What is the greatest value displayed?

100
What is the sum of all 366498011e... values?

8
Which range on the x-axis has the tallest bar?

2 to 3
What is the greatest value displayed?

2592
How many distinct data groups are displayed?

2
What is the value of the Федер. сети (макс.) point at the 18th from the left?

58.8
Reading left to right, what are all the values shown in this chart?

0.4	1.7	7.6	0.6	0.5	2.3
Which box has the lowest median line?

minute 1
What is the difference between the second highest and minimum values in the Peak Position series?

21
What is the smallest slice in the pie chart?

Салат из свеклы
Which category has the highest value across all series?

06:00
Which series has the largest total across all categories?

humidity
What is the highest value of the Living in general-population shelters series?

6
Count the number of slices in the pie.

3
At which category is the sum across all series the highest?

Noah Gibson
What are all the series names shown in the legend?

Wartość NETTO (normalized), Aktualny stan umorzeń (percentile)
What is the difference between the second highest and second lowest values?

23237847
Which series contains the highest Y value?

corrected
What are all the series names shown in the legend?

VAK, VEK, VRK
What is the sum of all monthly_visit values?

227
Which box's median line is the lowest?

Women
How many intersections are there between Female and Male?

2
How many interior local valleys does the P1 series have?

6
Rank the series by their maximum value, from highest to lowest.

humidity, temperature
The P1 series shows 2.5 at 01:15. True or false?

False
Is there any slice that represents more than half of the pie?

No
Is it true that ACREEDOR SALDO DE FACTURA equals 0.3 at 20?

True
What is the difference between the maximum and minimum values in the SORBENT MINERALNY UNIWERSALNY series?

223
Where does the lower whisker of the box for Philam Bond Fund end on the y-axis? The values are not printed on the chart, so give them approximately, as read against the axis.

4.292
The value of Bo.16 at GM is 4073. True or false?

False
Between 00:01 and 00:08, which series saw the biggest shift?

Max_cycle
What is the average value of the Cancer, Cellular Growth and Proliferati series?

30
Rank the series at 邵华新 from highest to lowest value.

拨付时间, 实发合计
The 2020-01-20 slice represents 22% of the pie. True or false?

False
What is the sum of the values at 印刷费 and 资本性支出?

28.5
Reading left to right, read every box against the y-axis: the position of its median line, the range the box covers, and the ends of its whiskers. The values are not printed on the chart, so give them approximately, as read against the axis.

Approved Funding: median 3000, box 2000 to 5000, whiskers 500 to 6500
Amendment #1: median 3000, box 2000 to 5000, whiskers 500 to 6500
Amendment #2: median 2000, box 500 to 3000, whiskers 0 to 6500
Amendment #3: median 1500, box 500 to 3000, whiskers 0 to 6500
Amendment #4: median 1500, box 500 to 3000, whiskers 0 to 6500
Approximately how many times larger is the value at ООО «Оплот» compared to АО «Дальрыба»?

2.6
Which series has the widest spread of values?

ACTIVITY — Which lines in the items above contain the word "from"? Collect and list each one.

EXERCISE RESPONSE —
What is the value of the Федер. сети (макс.) point at the 18th from the left?
Rank the series by their maximum value, from highest to lowest.
Rank the series at 邵华新 from highest to lowest value.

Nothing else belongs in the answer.